Rituals are "created" in at least three ways: by recovering traditions that have fallen into disuse (such as those Dr. Lori Lefkovitz cites in her essay on childbirth); by using an existing rite or blessing in a new context (as Rabbi Sandy Eisenberg Sasso does in her blessing following miscarriage); or by drawing on traditional texts, symbols, images, and ritual objects to create an entirely new composition (as Rabbi Nina Beth Cardin does in her ritual for marital separation). The first two methods renew the old creatively, while the last creates the new authentically. Thus, they fulfill Rav Kuk’s intention that the old be made new, and the new, made holy.

Invention can entail a struggle with the old. It might also mean simply finding new meanings, spaces, and places in a rich and highly interpretive and interpretable tradition. Jewish books of commentary, prayer, and lore, unlike the Bible and Talmud, were never sealed. Generating new ritual, liturgical, and midrashic material has always been permitted–and even lauded. Vekhol hamarbeh harei zeh meshubach: Whoever tells the Jewish story moreso, we learn at the Passover seder (ordered readings and meal), their telling is surely to be praised…

Some argue that ritual is debased by attaching it to relatively trivial events, such as losing a job, or completing a creative project. Triviality, like much else, is in the eye of the beholder. It might seem "trivial" to say a blessing for smelling ripe fruit, but the tradition supplies one.

More important than notions of subjectivity or relativity, however, is the social assessment of familiarity. In contemporary Western culture, familiarity commonly does breed contempt. What is most available and most used is considered least interesting and essential. This contrasts sharply with the traditional Jewish emphasis on sanctifying the everyday, and with the recent focus on ritual.
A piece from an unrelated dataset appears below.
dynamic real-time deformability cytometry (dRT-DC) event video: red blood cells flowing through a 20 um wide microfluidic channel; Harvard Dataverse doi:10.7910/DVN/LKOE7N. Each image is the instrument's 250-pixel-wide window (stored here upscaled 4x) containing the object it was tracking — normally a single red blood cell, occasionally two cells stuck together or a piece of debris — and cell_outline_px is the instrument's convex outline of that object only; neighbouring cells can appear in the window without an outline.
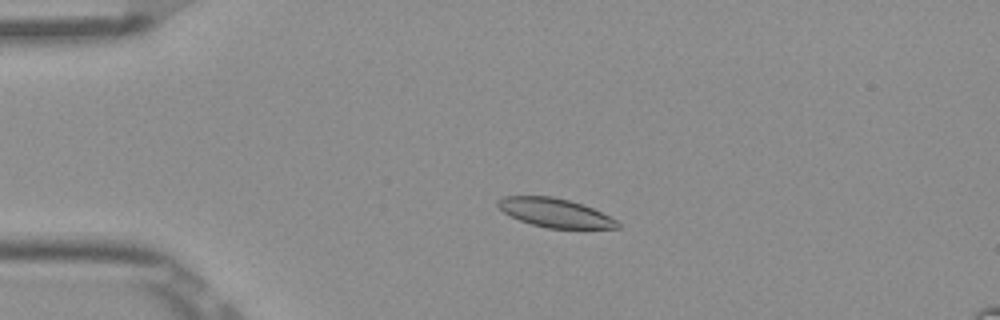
{"species": "Egyptian fruit bat (a non-hibernating species)", "species_latin": "Rousettus aegyptiacus", "temperature_condition": "room temperature", "stored_images_in_passage": 54, "camera_frame_rate_fps": 3000, "um_per_image_px": 0.085, "frame": {"image": 1, "passage_image": 13, "time_ms": 4.0, "image_size_px": [1000, 320], "cell_outline_px": [[620, 228], [548, 228], [532, 224], [520, 220], [504, 212], [496, 204], [496, 200], [504, 196], [552, 196], [568, 200], [592, 208], [616, 220], [620, 224]], "centroid_in_image_um": [47.15, 18.08], "position_along_channel_um": 37.9, "area_um2": 19.77}}
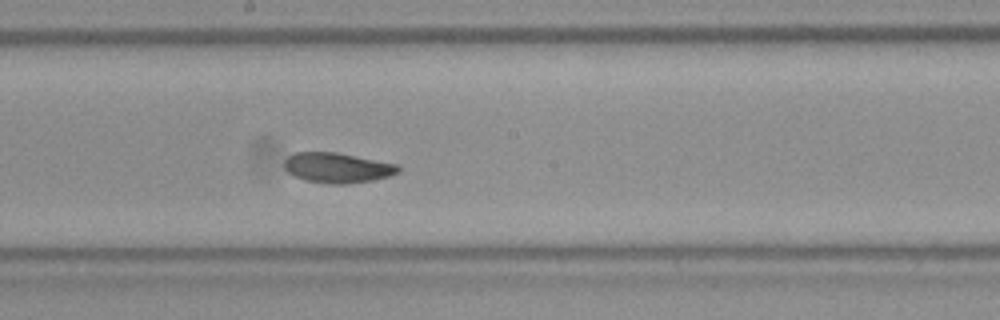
{"frame": {"image": 2, "passage_image": 30, "time_ms": 9.667, "image_size_px": [1000, 320], "cell_outline_px": [[400, 172], [388, 176], [372, 180], [348, 184], [328, 184], [304, 180], [288, 172], [284, 168], [284, 160], [292, 152], [336, 152], [400, 164]], "centroid_in_image_um": [28.68, 14.25], "position_along_channel_um": 219.5, "area_um2": 20.23}}
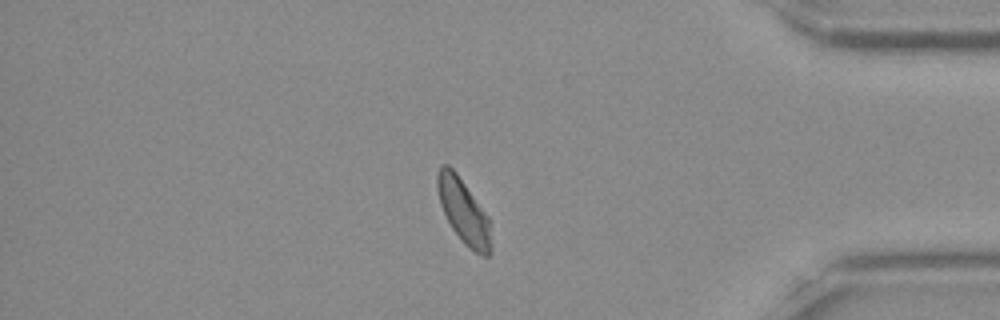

Still and all, there are times, during this period of the flowering and popularization of ritual, when one cringes either at the occasion being ritualized or at the character of the ritual. I used to be judgmental of that, but I have come to see it as part of our communal creative and learning process. In any case, it is a relatively small price to pay for the benefit of an expanded tradition that, by its willingness to address the lives of Jews as they are lived, remains both relevant and viable. The "price" is also temporary: In the end, rituals that speak to the needs of the Jewish community will last, and those that do not will fall into disuse.